> **Task data**
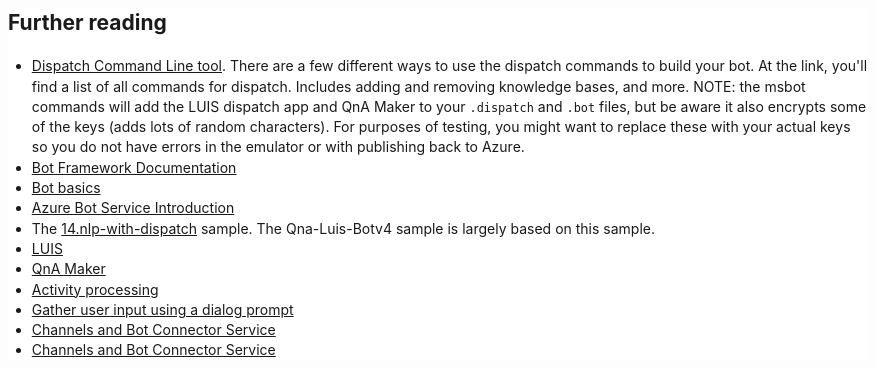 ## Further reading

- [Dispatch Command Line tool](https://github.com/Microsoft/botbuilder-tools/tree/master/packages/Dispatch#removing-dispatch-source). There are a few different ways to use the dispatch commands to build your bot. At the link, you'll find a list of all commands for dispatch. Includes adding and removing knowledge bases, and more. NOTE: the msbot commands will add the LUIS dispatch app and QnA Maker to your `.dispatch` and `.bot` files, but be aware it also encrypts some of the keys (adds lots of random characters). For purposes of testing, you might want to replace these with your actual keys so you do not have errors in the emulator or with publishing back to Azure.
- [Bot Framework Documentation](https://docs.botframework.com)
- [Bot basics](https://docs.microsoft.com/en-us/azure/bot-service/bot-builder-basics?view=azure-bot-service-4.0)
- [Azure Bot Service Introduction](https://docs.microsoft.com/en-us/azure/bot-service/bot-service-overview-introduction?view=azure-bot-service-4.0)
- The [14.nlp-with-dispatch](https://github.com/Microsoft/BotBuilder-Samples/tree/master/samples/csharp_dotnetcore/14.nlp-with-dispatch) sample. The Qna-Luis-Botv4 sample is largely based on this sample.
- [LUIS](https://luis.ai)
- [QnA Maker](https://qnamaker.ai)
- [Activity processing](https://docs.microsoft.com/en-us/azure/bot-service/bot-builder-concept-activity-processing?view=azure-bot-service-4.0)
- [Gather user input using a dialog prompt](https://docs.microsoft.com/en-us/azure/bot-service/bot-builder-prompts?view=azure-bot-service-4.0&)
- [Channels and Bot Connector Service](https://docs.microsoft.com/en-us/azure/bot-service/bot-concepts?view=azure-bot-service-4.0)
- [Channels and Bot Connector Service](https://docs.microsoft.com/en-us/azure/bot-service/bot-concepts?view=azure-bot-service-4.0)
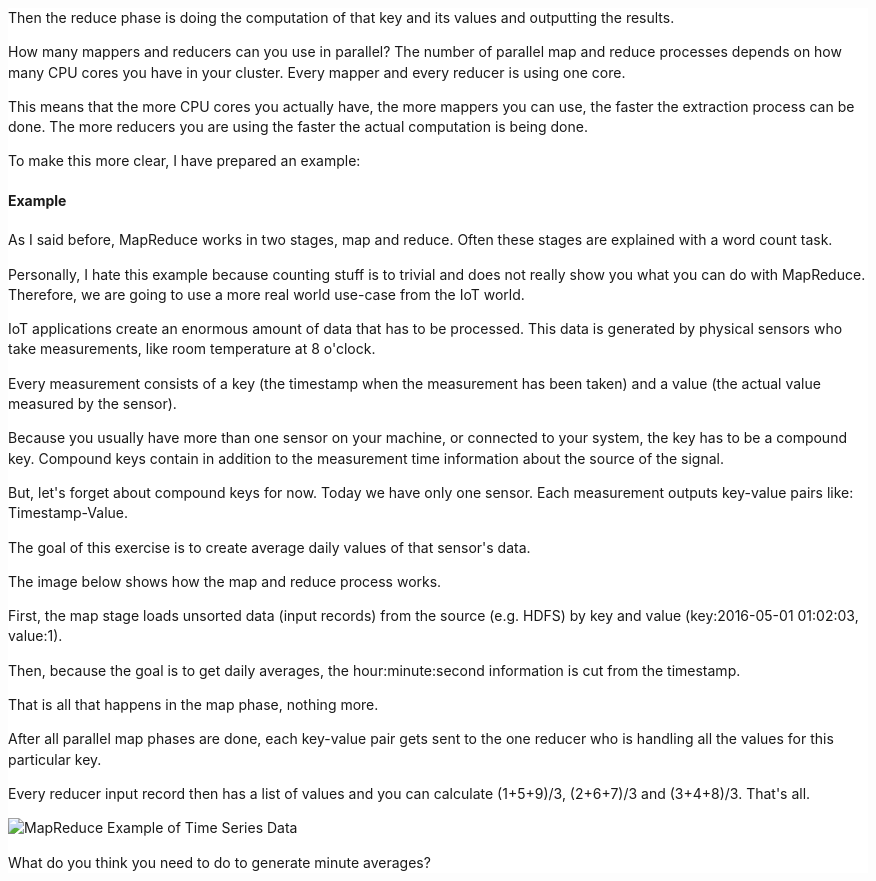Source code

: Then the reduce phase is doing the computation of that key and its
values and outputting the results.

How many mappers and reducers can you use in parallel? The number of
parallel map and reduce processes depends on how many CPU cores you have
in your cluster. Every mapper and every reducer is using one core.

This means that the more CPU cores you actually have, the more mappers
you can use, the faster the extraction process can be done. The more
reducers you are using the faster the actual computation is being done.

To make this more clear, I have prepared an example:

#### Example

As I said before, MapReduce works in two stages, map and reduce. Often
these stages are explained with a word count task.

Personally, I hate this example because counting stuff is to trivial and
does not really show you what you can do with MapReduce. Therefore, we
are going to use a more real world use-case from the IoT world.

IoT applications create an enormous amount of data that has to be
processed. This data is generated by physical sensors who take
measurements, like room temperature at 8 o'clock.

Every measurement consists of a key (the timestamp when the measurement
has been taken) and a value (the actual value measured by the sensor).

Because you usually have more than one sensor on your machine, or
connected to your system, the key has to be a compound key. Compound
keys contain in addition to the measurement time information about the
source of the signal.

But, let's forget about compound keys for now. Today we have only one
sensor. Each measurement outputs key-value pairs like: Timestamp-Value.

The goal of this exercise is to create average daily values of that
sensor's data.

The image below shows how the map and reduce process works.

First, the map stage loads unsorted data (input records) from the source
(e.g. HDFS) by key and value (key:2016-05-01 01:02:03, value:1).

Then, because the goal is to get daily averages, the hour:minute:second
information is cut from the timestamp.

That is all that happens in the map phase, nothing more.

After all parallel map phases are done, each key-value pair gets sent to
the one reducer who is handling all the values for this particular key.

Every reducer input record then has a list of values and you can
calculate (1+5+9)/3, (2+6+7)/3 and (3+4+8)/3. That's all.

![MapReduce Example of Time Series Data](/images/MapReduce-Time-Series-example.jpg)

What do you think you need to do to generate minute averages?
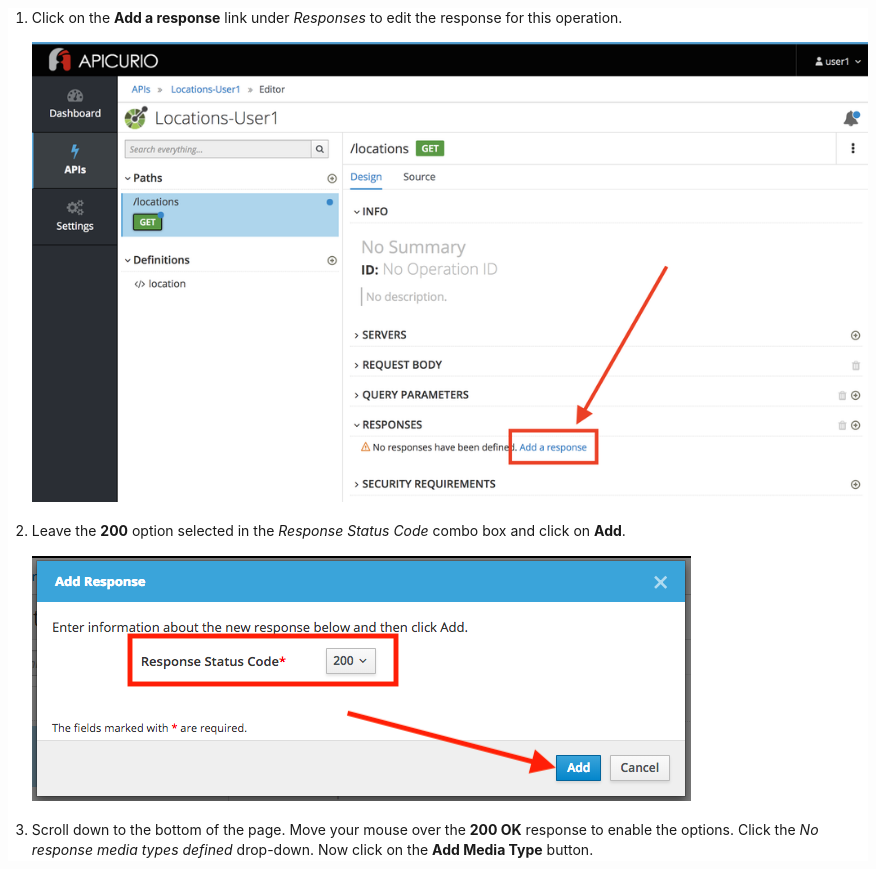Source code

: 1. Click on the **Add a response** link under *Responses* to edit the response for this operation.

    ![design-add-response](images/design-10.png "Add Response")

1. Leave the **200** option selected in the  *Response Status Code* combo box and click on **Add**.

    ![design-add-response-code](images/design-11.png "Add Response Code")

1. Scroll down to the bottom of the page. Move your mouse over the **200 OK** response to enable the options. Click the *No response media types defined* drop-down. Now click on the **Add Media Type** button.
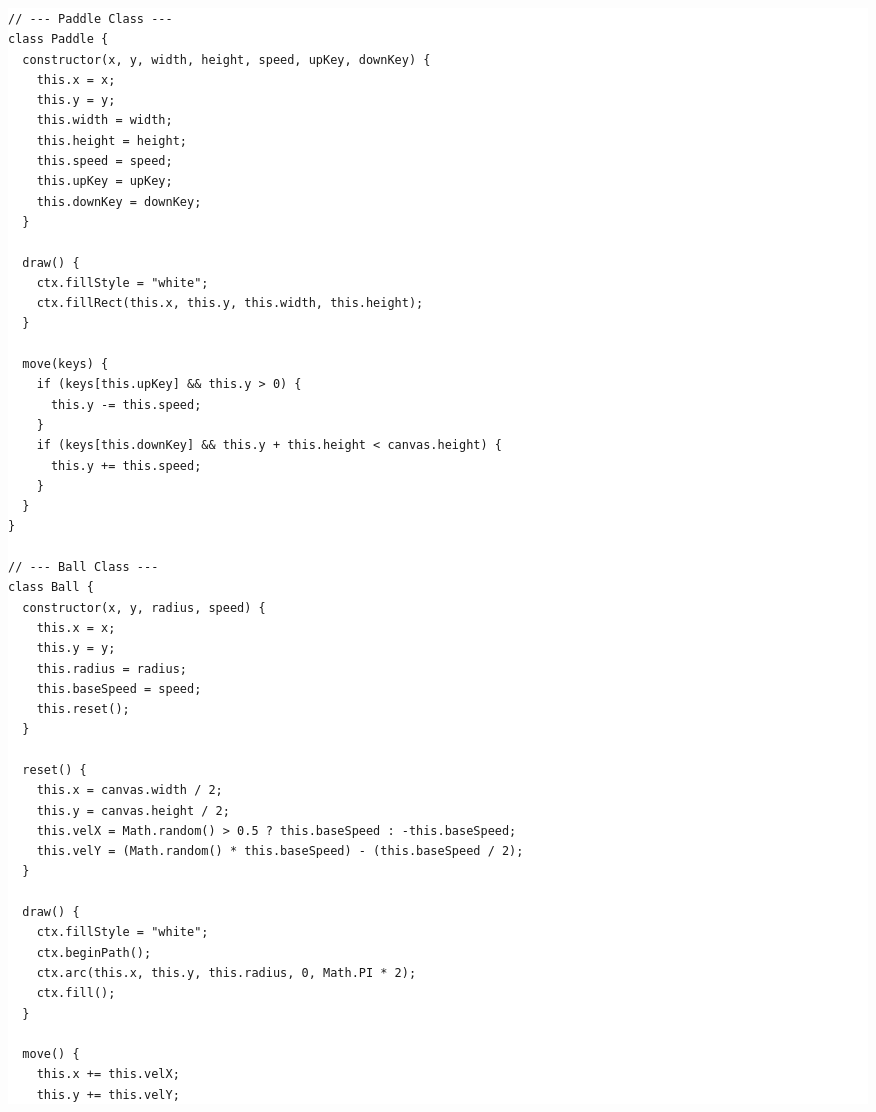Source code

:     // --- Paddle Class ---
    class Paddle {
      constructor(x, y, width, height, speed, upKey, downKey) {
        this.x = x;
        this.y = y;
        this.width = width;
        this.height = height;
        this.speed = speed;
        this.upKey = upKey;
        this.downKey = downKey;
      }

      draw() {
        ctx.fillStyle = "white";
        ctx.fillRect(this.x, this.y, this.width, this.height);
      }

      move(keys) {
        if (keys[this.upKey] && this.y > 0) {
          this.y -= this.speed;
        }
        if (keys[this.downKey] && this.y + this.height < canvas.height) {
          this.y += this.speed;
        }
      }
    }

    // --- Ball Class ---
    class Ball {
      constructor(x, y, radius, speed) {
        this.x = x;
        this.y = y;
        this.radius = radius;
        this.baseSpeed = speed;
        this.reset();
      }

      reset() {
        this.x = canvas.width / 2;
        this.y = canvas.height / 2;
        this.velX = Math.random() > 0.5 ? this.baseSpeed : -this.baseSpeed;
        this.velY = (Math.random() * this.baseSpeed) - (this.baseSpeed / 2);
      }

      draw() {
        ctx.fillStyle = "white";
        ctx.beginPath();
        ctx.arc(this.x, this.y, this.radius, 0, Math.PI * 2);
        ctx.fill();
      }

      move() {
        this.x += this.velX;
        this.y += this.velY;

> **Assignment**
Leave the images out. Set down all of the material above exactly.

> **Result of the exercise**
 ## Further reading

- [Dispatch Command Line tool](https://github.com/Microsoft/botbuilder-tools/tree/master/packages/Dispatch#removing-dispatch-source). There are a few different ways to use the dispatch commands to build your bot. At the link, you'll find a list of all commands for dispatch. Includes adding and removing knowledge bases, and more. NOTE: the msbot commands will add the LUIS dispatch app and QnA Maker to your `.dispatch` and `.bot` files, but be aware it also encrypts some of the keys (adds lots of random characters). For purposes of testing, you might want to replace these with your actual keys so you do not have errors in the emulator or with publishing back to Azure.
- [Bot Framework Documentation](https://docs.botframework.com)
- [Bot basics](https://docs.microsoft.com/en-us/azure/bot-service/bot-builder-basics?view=azure-bot-service-4.0)
- [Azure Bot Service Introduction](https://docs.microsoft.com/en-us/azure/bot-service/bot-service-overview-introduction?view=azure-bot-service-4.0)
- The [14.nlp-with-dispatch](https://github.com/Microsoft/BotBuilder-Samples/tree/master/samples/csharp_dotnetcore/14.nlp-with-dispatch) sample. The Qna-Luis-Botv4 sample is largely based on this sample.
- [LUIS](https://luis.ai)
- [QnA Maker](https://qnamaker.ai)
- [Activity processing](https://docs.microsoft.com/en-us/azure/bot-service/bot-builder-concept-activity-processing?view=azure-bot-service-4.0)
- [Gather user input using a dialog prompt](https://docs.microsoft.com/en-us/azure/bot-service/bot-builder-prompts?view=azure-bot-service-4.0&)
- [Channels and Bot Connector Service](https://docs.microsoft.com/en-us/azure/bot-service/bot-concepts?view=azure-bot-service-4.0)
- [Channels and Bot Connector Service](https://docs.microsoft.com/en-us/azure/bot-service/bot-concepts?view=azure-bot-service-4.0)
Source code

: Then the reduce phase is doing the computation of that key and its
values and outputting the results.

How many mappers and reducers can you use in parallel? The number of
parallel map and reduce processes depends on how many CPU cores you have
in your cluster. Every mapper and every reducer is using one core.

This means that the more CPU cores you actually have, the more mappers
you can use, the faster the extraction process can be done. The more
reducers you are using the faster the actual computation is being done.

To make this more clear, I have prepared an example:

#### Example

As I said before, MapReduce works in two stages, map and reduce. Often
these stages are explained with a word count task.

Personally, I hate this example because counting stuff is to trivial and
does not really show you what you can do with MapReduce. Therefore, we
are going to use a more real world use-case from the IoT world.

IoT applications create an enormous amount of data that has to be
processed. This data is generated by physical sensors who take
measurements, like room temperature at 8 o'clock.

Every measurement consists of a key (the timestamp when the measurement
has been taken) and a value (the actual value measured by the sensor).

Because you usually have more than one sensor on your machine, or
connected to your system, the key has to be a compound key. Compound
keys contain in addition to the measurement time information about the
source of the signal.

But, let's forget about compound keys for now. Today we have only one
sensor. Each measurement outputs key-value pairs like: Timestamp-Value.

The goal of this exercise is to create average daily values of that
sensor's data.

The image below shows how the map and reduce process works.

First, the map stage loads unsorted data (input records) from the source
(e.g. HDFS) by key and value (key:2016-05-01 01:02:03, value:1).

Then, because the goal is to get daily averages, the hour:minute:second
information is cut from the timestamp.

That is all that happens in the map phase, nothing more.

After all parallel map phases are done, each key-value pair gets sent to
the one reducer who is handling all the values for this particular key.

Every reducer input record then has a list of values and you can
calculate (1+5+9)/3, (2+6+7)/3 and (3+4+8)/3. That's all.

![MapReduce Example of Time Series Data](/images/MapReduce-Time-Series-example.jpg)

What do you think you need to do to generate minute averages?
Source code

: 1. Click on the **Add a response** link under *Responses* to edit the response for this operation.

    ![design-add-response](images/design-10.png "Add Response")

1. Leave the **200** option selected in the  *Response Status Code* combo box and click on **Add**.

    ![design-add-response-code](images/design-11.png "Add Response Code")

1. Scroll down to the bottom of the page. Move your mouse over the **200 OK** response to enable the options. Click the *No response media types defined* drop-down. Now click on the **Add Media Type** button.
Source code

:     // --- Paddle Class ---
    class Paddle {
      constructor(x, y, width, height, speed, upKey, downKey) {
        this.x = x;
        this.y = y;
        this.width = width;
        this.height = height;
        this.speed = speed;
        this.upKey = upKey;
        this.downKey = downKey;
      }

      draw() {
        ctx.fillStyle = "white";
        ctx.fillRect(this.x, this.y, this.width, this.height);
      }

      move(keys) {
        if (keys[this.upKey] && this.y > 0) {
          this.y -= this.speed;
        }
        if (keys[this.downKey] && this.y + this.height < canvas.height) {
          this.y += this.speed;
        }
      }
    }

    // --- Ball Class ---
    class Ball {
      constructor(x, y, radius, speed) {
        this.x = x;
        this.y = y;
        this.radius = radius;
        this.baseSpeed = speed;
        this.reset();
      }

      reset() {
        this.x = canvas.width / 2;
        this.y = canvas.height / 2;
        this.velX = Math.random() > 0.5 ? this.baseSpeed : -this.baseSpeed;
        this.velY = (Math.random() * this.baseSpeed) - (this.baseSpeed / 2);
      }

      draw() {
        ctx.fillStyle = "white";
        ctx.beginPath();
        ctx.arc(this.x, this.y, this.radius, 0, Math.PI * 2);
        ctx.fill();
      }

      move() {
        this.x += this.velX;
        this.y += this.velY;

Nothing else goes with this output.